◆ TUGAS ◆
Sebutkan semua tokoh bergelar Opo’ yang muncul dalam teks tentang batu di Tompaso.

Batu ini terdapat didaerah Tompaso, Minahasa Tengah, kira-kira 10 km masuk dari jalan raya Tompaso, dan terletak dilereng gunung Tonderukan, dekat gunung Soputan. Di pegunungan Tonderukan terdapat banyak batu. Menurut para ahli arkeologi batu-batu tersebut termasuk jenis “menhir”, yang dikenal sejak zaman prasejarah dan termasuk tradisi “megaliktik”. Batu-batu seperti itu yang terdapat dilereng gunung Tonderukan menjadi tempat duduk untuk orang-orang untuk mendengar bunyi burung. Salah satu batu yang letaknya lebih ke puncak dari batu Pinabetengan dinamakan “Kekeretan”, penduduk percaya bahwa itulah tempat duduk Opo’ Muntu Untu, bila ia turun maka disertai gemuruh yang dasyhat, dan biasanya turun ke gunung Soputan sesudah itu baru ke gunung Tonderukan. Bila dia hadir maka Manguni akan memberitakannya. Terdapat pula batu yang lain, yang dikatakan tempat duduk Opo’ Kopero. Opo’ Muntu Untu adalah utusan Yang Maha Tinggi, atau Kasuruan (Tuhan). Kasuruan, akan menyuarakan pesanannya melalui Manguni yang dilambangkan sebagai burung yang bijaksana. Bunyi yang bagus disebut Maapi. Manguni dipelihara oleh Opo’ khusus yaitu Opo’ Mamarimbing oleh sebab itu Manguni disebut juga se kokok se Mamarimbing, atau burungnya Opo’ Mamarimbing yang dalam religi pribumi, adalah juru bicara Kasuruan.

◆ CATATAN DATA ◆
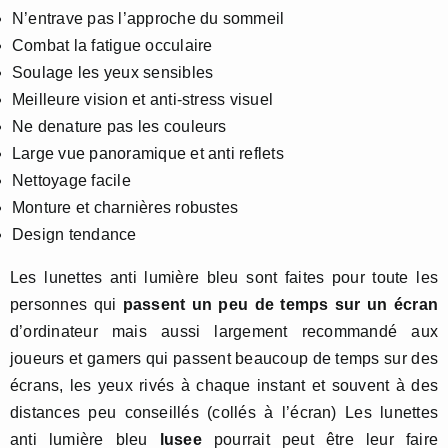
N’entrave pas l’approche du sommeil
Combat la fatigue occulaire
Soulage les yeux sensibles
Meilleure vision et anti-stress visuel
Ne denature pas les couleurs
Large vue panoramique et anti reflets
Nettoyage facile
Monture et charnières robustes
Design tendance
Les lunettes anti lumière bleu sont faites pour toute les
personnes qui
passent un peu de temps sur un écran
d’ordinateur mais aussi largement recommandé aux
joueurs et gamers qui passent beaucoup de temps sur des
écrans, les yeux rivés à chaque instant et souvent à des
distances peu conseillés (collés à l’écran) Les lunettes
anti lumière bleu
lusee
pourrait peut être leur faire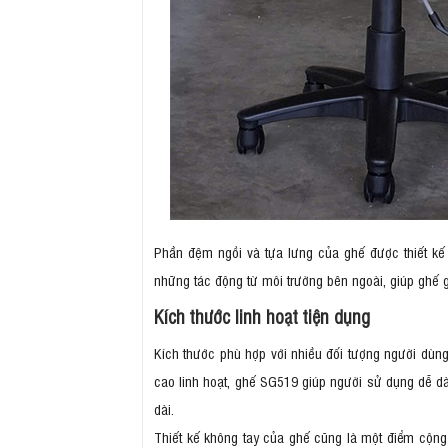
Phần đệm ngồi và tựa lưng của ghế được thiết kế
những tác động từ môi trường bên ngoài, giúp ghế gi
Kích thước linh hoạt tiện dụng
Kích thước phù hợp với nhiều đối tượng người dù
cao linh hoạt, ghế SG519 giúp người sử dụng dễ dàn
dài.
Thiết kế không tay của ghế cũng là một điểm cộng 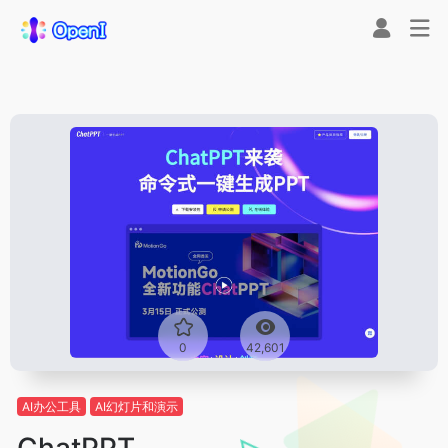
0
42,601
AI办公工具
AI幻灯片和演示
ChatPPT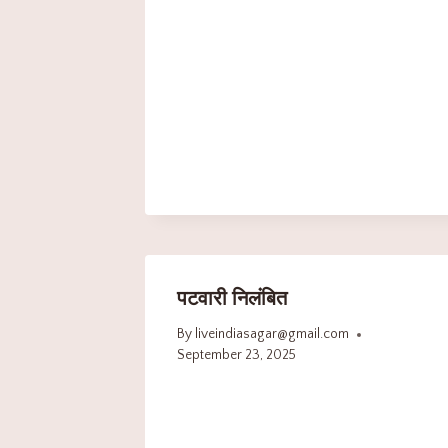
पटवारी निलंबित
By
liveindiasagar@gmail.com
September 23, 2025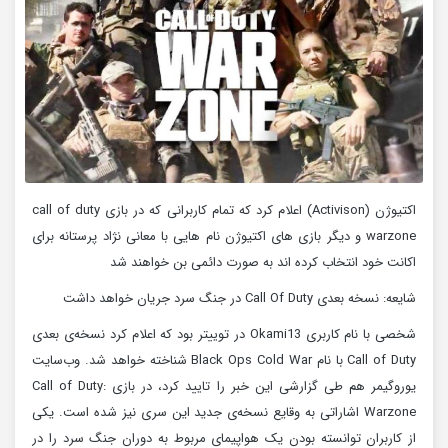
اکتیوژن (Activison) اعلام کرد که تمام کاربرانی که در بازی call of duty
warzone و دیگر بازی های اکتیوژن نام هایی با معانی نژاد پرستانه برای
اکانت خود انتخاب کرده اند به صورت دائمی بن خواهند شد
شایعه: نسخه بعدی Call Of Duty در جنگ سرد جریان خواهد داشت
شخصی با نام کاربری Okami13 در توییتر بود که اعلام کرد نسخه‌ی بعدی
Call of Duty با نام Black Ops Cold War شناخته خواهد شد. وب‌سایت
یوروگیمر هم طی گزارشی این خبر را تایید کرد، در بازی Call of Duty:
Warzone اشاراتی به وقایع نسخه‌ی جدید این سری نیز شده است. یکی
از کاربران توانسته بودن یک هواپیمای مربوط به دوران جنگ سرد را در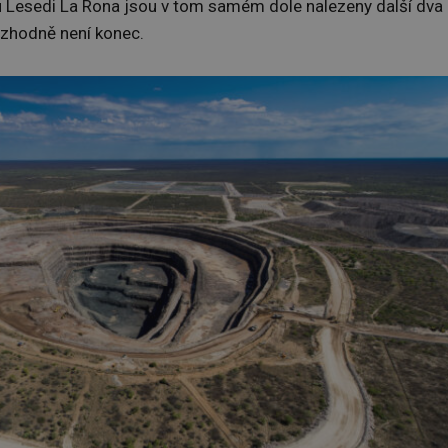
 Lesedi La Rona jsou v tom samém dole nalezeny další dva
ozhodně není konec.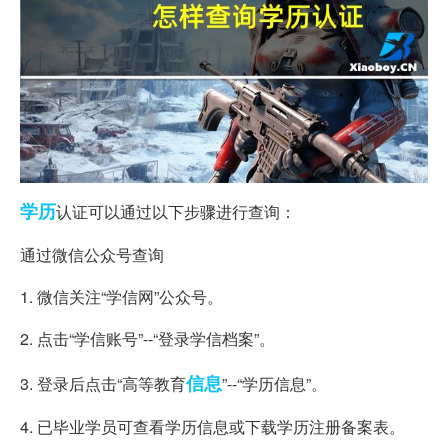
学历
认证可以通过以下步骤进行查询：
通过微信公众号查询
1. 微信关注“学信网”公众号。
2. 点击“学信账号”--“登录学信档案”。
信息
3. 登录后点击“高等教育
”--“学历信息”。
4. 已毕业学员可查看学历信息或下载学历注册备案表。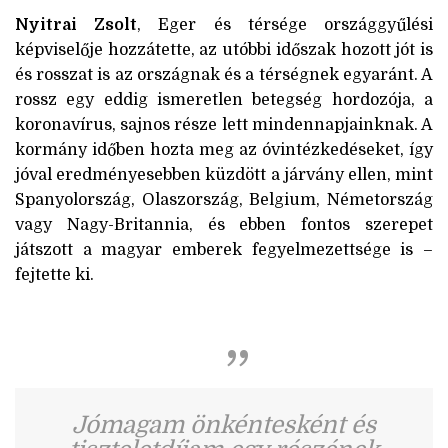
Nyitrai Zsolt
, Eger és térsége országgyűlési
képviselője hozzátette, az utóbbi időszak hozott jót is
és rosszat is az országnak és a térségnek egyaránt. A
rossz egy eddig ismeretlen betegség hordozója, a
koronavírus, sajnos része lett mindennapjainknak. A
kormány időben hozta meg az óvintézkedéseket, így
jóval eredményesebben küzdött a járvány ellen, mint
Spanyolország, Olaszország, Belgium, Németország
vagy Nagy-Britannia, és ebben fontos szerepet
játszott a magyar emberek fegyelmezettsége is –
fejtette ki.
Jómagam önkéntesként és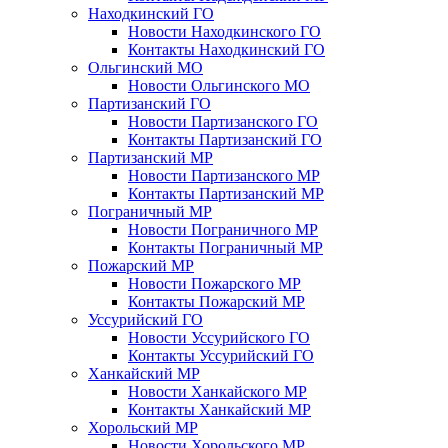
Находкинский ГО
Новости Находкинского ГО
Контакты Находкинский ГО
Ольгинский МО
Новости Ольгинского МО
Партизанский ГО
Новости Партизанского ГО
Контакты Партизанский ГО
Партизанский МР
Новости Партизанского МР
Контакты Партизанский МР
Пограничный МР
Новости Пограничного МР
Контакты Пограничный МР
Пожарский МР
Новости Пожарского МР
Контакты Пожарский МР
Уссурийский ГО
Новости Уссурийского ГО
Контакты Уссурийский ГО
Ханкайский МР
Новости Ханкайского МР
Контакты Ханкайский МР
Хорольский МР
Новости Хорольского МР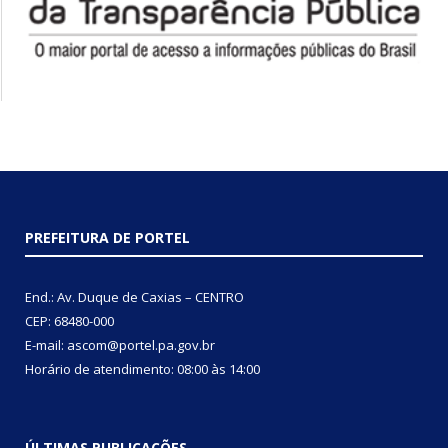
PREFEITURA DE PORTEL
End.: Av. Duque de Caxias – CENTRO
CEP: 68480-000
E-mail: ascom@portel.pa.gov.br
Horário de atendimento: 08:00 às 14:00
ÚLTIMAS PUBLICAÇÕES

◆ JAWABAN ◆
Opo’ Muntu Untu, Opo’ Kopero, Opo’ Mamarimbing